I closed the doors on her and went back to the kitchen. Stood still and listened. I could hear talking from the dining room. It all sounded reasonably social.

“When do they eat?” I said.

“Twenty minutes,” Maden said. “When they’re through with the drinks. There was champagne included in the fifty-five dollars, you know.”

“OK,” I said. “Don’t take offense.”

I checked my watch. Forty-five minutes gone. Fifteen minutes to go.

Show time.

I went back outside into the cold. Slipped into the food truck and fired it up. Eased it forward, slowly around the corner of the house, slowly around the carriage circle, slowly down the driveway. Away from the house. Through the gate. Onto the road. I hit the gas. Took the curves fast. Jammed to a stop level with Villanueva’s Taurus. Jumped out. Villanueva and Duffy were instantly out to meet me.

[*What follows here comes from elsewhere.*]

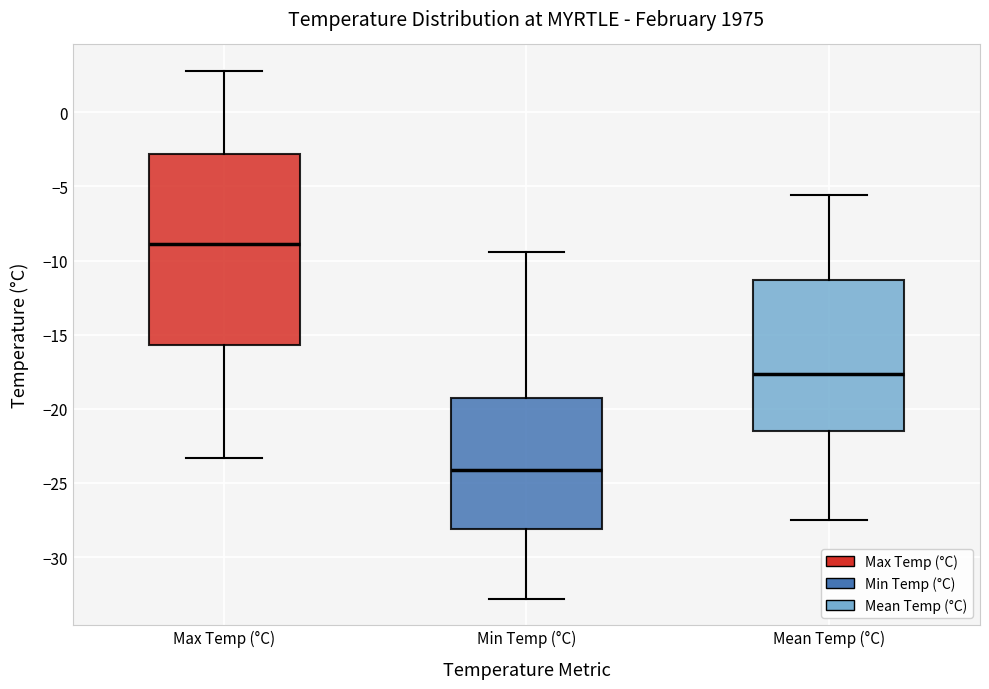

Reading left to right, read every box against the y-axis: the position of its median line, the range the box covers, and the ends of its whiskers. The values are not printed on the chart, so give them approximately, as read against the axis.

Max Temp (°C): median -9.0, box -15.5 to -3.0, whiskers -23.5 to 3.0
Min Temp (°C): median -24.0, box -28.0 to -19.5, whiskers -33.0 to -9.5
Mean Temp (°C): median -17.5, box -21.5 to -11.5, whiskers -27.5 to -5.5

“Teresa’s in the back,” I said. “She’s OK but she’s all doped up.”

Duffy pumped her fists and jumped on me and hugged me hard and Villanueva wrenched open the doors. Teresa fell into his arms. He lifted her down like a child. Then Duffy grabbed her away from him and he took a turn hugging me.

“You should take her to the hospital,” I said.

“We’ll take her to the motel,” Duffy said. “We’re still off the books.”

“You sure?”

“She’ll be OK,” Villanueva said. “Looks like they gave her roofies. Probably from their dope-dealer pals. But they don’t last long. They flush out fast.”